Gathering some of the biggest names in the field, including Donna Haraway, Bruno Latour, Jean-Luc Nancy, and Peter Sloterdijk, the collection can be read and cross-read any which way, an explicit goal of the editors. The rhizomatic process brings certain understated leitmotifs to the fore. One such leitmotif engages the pictorial dimension of metaphysics and ontology at work in the play of figure-ground compositional principles. For several contributors, no fixed position, no “ground,” remains in place to center subjects under conditions of global capitalism, only virtual networks of media, capital, and information. This thesis has, of course, gone in and out of fashion ever since Gilles Deleuze and Félix Guattari published their two-volume Capitalism and Schizophrenia, but it gains new resonance in the Anthropocene since the earth itself, long assumed in the Western imaginary as mere backdrop to human affairs, has shifted violently into focus. According to Vincent Normand, the revelation shows nature and history as mutually unstable figures whose interpenetration cancels the conceptual schema of modernity. With the planet “ungrounded,” as Fabien Giraud and Ida Soulard say, alternative epistemologies of human being in the world become viable political projects. These considerations demonstrate the advantage an aesthetic text has for probing the pictorial side of thought, and Davis and Turpin drive the point home by exploring the panoptic condition of space-based surveillance technologies. Anselm Franke, for example, insists in a broad-ranging interview that capitalism’s totalizing project can never come fully to completion, that blind spots will persist despite the closure of external positions, such as those the 1960s counterculture sought to establish (151).

How to represent nature, then, when it no longer can be found “in the wild”—or when, as Haraway suggests, only hybrid “naturecultures” remain. A handful of artistic projects, strewn throughout the book, address the problem through creative engagement with temporality, in all its tangled and fragmented forms. As Davis and Turpin note, the earth imprints the rhythms of existence in the pores of organic matter, leaving behind an archive of materials, such as the “body stones” Ilana Halperin beautifully excavates. These convey a different line of stratification, where the deep history of geophysical processes crosses into the brevity of flesh. In clock-like samples of cerumen—whale earwax—Richard Streitmatter-Tran and Vi Le locate distillations of pure time, as legible as the rings of a tree or, one surmises, as visceral as a Joseph Beuys wax sculpture. By no means, though, are the projects included in the book limited to temporality. On the contrary, they span a spectrum of stimulating topics, including materiality, perception, imagination, alterity, and territoriality. But the temporal trajectory provides perhaps one of the most memorable.

Fittingly, the closing chapters concern finitude as a general thematic, or, as Roy Scranton memorably phrased it elsewhere, on learning how to die in the Anthropocene. Yet, in a stubborn refusal to submit, death fails to have the last word. Instead, survival, reconfiguration, even political sabotage, challenge melancholic resignation and eschatological gloom. Joshua Clover and Juliana Spahr’s final poem, “#Misanthropocene,” delivers an angry, irreverent, and jubilant call to arms against the power structures of the Anthropocene. Assembled in short theses, the poem evokes Karl Marx’s pivotal remarks on Ludwig Feuerbach, eliciting the revolutionary’s exhortation to change the world, not just interpret it. “This is how the misanthropocene ends,” Clover and Spahr proclaim. “We go to war against it. My friends go to war against it. They run howling with joy and terror against it. I go with them” (384).

- _ACTION ITEM_:
Answer these from the review above:
1. Who describes the planet as "ungrounded"?
2. In what material do Richard Streitmatter-Tran and Vi Le locate distillations of pure time?
3. What is the title of the final poem by Joshua Clover and Juliana Spahr?

- _PROVIDED MATERIAL_:
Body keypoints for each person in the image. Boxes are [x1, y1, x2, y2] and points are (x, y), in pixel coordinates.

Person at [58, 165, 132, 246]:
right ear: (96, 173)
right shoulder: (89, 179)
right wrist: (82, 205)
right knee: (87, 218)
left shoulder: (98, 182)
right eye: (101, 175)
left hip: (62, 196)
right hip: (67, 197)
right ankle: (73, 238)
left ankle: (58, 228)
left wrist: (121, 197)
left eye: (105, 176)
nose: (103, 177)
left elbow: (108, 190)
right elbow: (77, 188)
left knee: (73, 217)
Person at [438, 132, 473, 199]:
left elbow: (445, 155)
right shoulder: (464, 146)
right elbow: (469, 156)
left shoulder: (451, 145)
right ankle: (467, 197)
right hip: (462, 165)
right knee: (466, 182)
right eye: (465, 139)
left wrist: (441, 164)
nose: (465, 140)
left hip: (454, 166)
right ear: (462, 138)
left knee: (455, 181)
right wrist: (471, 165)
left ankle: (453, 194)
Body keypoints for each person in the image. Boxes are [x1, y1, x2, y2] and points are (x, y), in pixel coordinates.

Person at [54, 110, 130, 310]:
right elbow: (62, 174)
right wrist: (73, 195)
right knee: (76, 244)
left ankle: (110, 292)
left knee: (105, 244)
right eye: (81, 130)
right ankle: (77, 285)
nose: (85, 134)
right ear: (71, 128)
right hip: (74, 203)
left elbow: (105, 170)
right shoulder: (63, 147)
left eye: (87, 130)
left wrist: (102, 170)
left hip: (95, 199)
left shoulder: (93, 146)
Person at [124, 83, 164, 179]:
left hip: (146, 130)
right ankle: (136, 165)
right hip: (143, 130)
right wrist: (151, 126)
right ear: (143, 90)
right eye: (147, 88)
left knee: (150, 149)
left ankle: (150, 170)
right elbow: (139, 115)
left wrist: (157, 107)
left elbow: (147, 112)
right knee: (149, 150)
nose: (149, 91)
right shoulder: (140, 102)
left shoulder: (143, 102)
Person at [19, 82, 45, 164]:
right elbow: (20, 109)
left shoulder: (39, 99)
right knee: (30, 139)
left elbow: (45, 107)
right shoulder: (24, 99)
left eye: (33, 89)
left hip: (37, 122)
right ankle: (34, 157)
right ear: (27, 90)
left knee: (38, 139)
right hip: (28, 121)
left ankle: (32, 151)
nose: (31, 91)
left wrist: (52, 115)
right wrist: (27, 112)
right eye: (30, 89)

- _TASK RESULT_:
1. Fabien Giraud and Ida Soulard
2. Cerumen, or whale earwax
3. "#Misanthropocene"